| TASK BRIEF |
Leave out the pictures and repeat the data exactly.
= = =
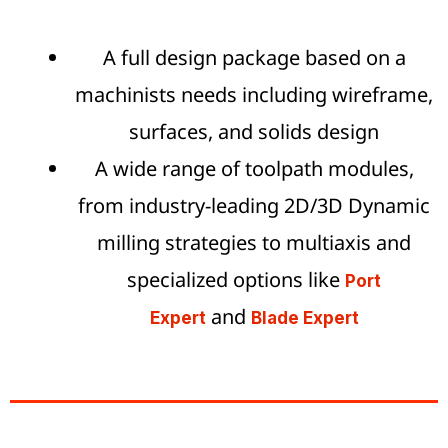
A full design package based on a
machinists needs including wireframe,
surfaces, and solids design
A wide range of toolpath modules,
from industry-leading 2D/3D Dynamic
milling strategies to multiaxis and
specialized options like
Port
and
Expert
Blade Expert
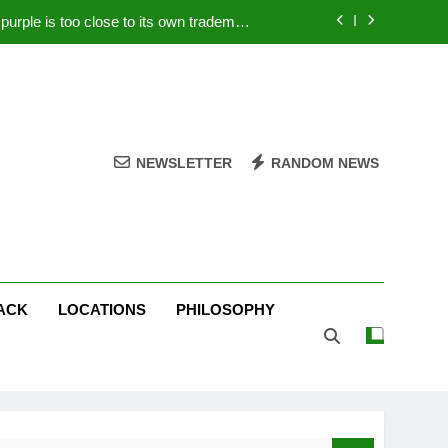
rple is too close to its own trademark
Magenta
 Your PC – Tricks Manufacturers Hate
k astonishes German privacy regulator
Live Stream Oral-B USA 500 at Atlanta
NEWSLETTER
RANDOM NEWS
rple is too close to its own trademark
Magenta
 Your PC – Tricks Manufacturers Hate
k astonishes German privacy regulator
ACK
LOCATIONS
PHILOSOPHY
= = =
| RESULT OF THIS TASK |
A full design package based on a
machinists needs including wireframe,
surfaces, and solids design
A wide range of toolpath modules,
from industry-leading 2D/3D Dynamic
milling strategies to multiaxis and
specialized options like
Port
and
Expert
Blade Expert
rple is too close to its own trademark
Magenta
 Your PC – Tricks Manufacturers Hate
k astonishes German privacy regulator
Live Stream Oral-B USA 500 at Atlanta
NEWSLETTER
RANDOM NEWS
rple is too close to its own trademark
Magenta
 Your PC – Tricks Manufacturers Hate
k astonishes German privacy regulator
ACK
LOCATIONS
PHILOSOPHY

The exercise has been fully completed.